Work to be completed: Could you copy all of the records below exactly as they appear?

Stored data:
·····

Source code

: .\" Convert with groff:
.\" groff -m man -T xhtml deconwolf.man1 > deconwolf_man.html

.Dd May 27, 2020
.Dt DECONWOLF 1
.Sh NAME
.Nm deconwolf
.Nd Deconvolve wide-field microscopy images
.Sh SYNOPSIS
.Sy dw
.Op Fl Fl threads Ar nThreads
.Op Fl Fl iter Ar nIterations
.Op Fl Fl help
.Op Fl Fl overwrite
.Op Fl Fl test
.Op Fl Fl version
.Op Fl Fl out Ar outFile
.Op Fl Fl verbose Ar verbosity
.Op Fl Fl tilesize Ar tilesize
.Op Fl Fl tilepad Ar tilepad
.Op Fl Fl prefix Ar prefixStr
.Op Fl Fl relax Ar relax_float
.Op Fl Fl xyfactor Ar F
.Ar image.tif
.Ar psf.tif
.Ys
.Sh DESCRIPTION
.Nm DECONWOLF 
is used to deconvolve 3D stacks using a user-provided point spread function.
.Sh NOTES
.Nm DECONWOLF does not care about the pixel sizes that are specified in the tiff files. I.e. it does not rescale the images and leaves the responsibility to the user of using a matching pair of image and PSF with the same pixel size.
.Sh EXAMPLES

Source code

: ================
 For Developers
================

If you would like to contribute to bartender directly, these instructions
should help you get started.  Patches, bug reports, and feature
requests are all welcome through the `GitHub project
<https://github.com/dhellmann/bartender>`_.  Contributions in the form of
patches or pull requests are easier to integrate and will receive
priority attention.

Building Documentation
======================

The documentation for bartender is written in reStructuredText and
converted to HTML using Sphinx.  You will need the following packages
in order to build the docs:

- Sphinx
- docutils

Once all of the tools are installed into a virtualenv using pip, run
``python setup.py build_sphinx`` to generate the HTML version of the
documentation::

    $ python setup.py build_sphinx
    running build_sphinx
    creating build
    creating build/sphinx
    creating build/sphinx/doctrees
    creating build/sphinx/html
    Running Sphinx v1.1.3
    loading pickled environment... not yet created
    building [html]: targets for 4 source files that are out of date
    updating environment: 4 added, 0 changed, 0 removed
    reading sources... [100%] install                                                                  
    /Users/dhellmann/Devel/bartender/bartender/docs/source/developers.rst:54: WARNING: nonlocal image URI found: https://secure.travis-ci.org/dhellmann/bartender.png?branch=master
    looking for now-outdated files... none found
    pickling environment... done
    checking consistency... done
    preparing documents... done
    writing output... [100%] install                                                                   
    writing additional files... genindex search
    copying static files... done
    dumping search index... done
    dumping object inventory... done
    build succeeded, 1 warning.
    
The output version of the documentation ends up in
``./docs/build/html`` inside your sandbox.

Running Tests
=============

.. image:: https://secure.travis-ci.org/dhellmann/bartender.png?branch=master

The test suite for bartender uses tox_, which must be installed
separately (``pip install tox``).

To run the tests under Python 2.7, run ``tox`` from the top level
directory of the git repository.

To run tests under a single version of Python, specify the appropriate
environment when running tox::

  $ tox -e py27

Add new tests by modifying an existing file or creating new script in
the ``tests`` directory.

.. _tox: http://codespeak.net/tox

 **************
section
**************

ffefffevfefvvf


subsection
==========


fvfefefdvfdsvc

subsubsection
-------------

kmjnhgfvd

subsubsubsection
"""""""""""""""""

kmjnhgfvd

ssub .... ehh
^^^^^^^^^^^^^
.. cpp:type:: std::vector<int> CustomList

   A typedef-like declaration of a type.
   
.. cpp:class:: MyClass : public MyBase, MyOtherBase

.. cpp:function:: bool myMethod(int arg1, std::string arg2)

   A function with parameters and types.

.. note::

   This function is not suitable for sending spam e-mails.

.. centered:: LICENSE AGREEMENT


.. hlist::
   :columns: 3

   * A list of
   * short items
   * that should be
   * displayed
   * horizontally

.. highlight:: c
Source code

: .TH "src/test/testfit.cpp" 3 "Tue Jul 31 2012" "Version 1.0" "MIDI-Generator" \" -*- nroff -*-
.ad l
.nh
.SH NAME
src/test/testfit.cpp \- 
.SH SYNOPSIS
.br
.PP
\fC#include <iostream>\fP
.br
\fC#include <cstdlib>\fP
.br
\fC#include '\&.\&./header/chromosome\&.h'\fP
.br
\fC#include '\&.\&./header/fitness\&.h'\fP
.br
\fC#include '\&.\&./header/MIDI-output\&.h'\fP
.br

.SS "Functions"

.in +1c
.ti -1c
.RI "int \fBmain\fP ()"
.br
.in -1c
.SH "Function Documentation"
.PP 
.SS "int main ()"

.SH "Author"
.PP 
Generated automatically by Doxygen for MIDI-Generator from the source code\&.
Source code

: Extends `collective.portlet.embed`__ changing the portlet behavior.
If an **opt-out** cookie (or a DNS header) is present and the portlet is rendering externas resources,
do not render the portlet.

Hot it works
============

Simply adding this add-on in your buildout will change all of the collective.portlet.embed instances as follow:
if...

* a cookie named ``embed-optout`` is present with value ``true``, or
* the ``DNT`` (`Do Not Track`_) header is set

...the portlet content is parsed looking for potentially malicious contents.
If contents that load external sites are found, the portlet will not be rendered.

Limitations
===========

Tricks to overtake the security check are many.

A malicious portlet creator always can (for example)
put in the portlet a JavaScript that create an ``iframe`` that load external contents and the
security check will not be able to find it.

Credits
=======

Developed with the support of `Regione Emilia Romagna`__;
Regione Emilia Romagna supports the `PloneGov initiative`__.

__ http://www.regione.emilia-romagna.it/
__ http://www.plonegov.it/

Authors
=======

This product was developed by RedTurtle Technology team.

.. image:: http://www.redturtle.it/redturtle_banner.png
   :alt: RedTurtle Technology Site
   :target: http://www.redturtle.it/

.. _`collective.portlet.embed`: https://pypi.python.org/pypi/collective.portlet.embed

·····

Exercise response:
Source code

: .\" Convert with groff:
.\" groff -m man -T xhtml deconwolf.man1 > deconwolf_man.html

.Dd May 27, 2020
.Dt DECONWOLF 1
.Sh NAME
.Nm deconwolf
.Nd Deconvolve wide-field microscopy images
.Sh SYNOPSIS
.Sy dw
.Op Fl Fl threads Ar nThreads
.Op Fl Fl iter Ar nIterations
.Op Fl Fl help
.Op Fl Fl overwrite
.Op Fl Fl test
.Op Fl Fl version
.Op Fl Fl out Ar outFile
.Op Fl Fl verbose Ar verbosity
.Op Fl Fl tilesize Ar tilesize
.Op Fl Fl tilepad Ar tilepad
.Op Fl Fl prefix Ar prefixStr
.Op Fl Fl relax Ar relax_float
.Op Fl Fl xyfactor Ar F
.Ar image.tif
.Ar psf.tif
.Ys
.Sh DESCRIPTION
.Nm DECONWOLF 
is used to deconvolve 3D stacks using a user-provided point spread function.
.Sh NOTES
.Nm DECONWOLF does not care about the pixel sizes that are specified in the tiff files. I.e. it does not rescale the images and leaves the responsibility to the user of using a matching pair of image and PSF with the same pixel size.
.Sh EXAMPLES

Source code

: ================
 For Developers
================

If you would like to contribute to bartender directly, these instructions
should help you get started.  Patches, bug reports, and feature
requests are all welcome through the `GitHub project
<https://github.com/dhellmann/bartender>`_.  Contributions in the form of
patches or pull requests are easier to integrate and will receive
priority attention.

Building Documentation
======================

The documentation for bartender is written in reStructuredText and
converted to HTML using Sphinx.  You will need the following packages
in order to build the docs:

- Sphinx
- docutils

Once all of the tools are installed into a virtualenv using pip, run
``python setup.py build_sphinx`` to generate the HTML version of the
documentation::

    $ python setup.py build_sphinx
    running build_sphinx
    creating build
    creating build/sphinx
    creating build/sphinx/doctrees
    creating build/sphinx/html
    Running Sphinx v1.1.3
    loading pickled environment... not yet created
    building [html]: targets for 4 source files that are out of date
    updating environment: 4 added, 0 changed, 0 removed
    reading sources... [100%] install                                                                  
    /Users/dhellmann/Devel/bartender/bartender/docs/source/developers.rst:54: WARNING: nonlocal image URI found: https://secure.travis-ci.org/dhellmann/bartender.png?branch=master
    looking for now-outdated files... none found
    pickling environment... done
    checking consistency... done
    preparing documents... done
    writing output... [100%] install                                                                   
    writing additional files... genindex search
    copying static files... done
    dumping search index... done
    dumping object inventory... done
    build succeeded, 1 warning.
    
The output version of the documentation ends up in
``./docs/build/html`` inside your sandbox.

Running Tests
=============

.. image:: https://secure.travis-ci.org/dhellmann/bartender.png?branch=master

The test suite for bartender uses tox_, which must be installed
separately (``pip install tox``).

To run the tests under Python 2.7, run ``tox`` from the top level
directory of the git repository.

To run tests under a single version of Python, specify the appropriate
environment when running tox::

  $ tox -e py27

Add new tests by modifying an existing file or creating new script in
the ``tests`` directory.

.. _tox: http://codespeak.net/tox

 **************
section
**************

ffefffevfefvvf


subsection
==========


fvfefefdvfdsvc

subsubsection
-------------

kmjnhgfvd

subsubsubsection
"""""""""""""""""

kmjnhgfvd

ssub .... ehh
^^^^^^^^^^^^^
.. cpp:type:: std::vector<int> CustomList

   A typedef-like declaration of a type.
   
.. cpp:class:: MyClass : public MyBase, MyOtherBase

.. cpp:function:: bool myMethod(int arg1, std::string arg2)

   A function with parameters and types.

.. note::

   This function is not suitable for sending spam e-mails.

.. centered:: LICENSE AGREEMENT


.. hlist::
   :columns: 3

   * A list of
   * short items
   * that should be
   * displayed
   * horizontally

.. highlight:: c
Source code

: .TH "src/test/testfit.cpp" 3 "Tue Jul 31 2012" "Version 1.0" "MIDI-Generator" \" -*- nroff -*-
.ad l
.nh
.SH NAME
src/test/testfit.cpp \- 
.SH SYNOPSIS
.br
.PP
\fC#include <iostream>\fP
.br
\fC#include <cstdlib>\fP
.br
\fC#include '\&.\&./header/chromosome\&.h'\fP
.br
\fC#include '\&.\&./header/fitness\&.h'\fP
.br
\fC#include '\&.\&./header/MIDI-output\&.h'\fP
.br

.SS "Functions"

.in +1c
.ti -1c
.RI "int \fBmain\fP ()"
.br
.in -1c
.SH "Function Documentation"
.PP 
.SS "int main ()"

.SH "Author"
.PP 
Generated automatically by Doxygen for MIDI-Generator from the source code\&.
Source code

: Extends `collective.portlet.embed`__ changing the portlet behavior.
If an **opt-out** cookie (or a DNS header) is present and the portlet is rendering externas resources,
do not render the portlet.

Hot it works
============

Simply adding this add-on in your buildout will change all of the collective.portlet.embed instances as follow:
if...

* a cookie named ``embed-optout`` is present with value ``true``, or
* the ``DNT`` (`Do Not Track`_) header is set

...the portlet content is parsed looking for potentially malicious contents.
If contents that load external sites are found, the portlet will not be rendered.

Limitations
===========

Tricks to overtake the security check are many.

A malicious portlet creator always can (for example)
put in the portlet a JavaScript that create an ``iframe`` that load external contents and the
security check will not be able to find it.

Credits
=======

Developed with the support of `Regione Emilia Romagna`__;
Regione Emilia Romagna supports the `PloneGov initiative`__.

__ http://www.regione.emilia-romagna.it/
__ http://www.plonegov.it/

Authors
=======

This product was developed by RedTurtle Technology team.

.. image:: http://www.redturtle.it/redturtle_banner.png
   :alt: RedTurtle Technology Site
   :target: http://www.redturtle.it/

.. _`collective.portlet.embed`: https://pypi.python.org/pypi/collective.portlet.embed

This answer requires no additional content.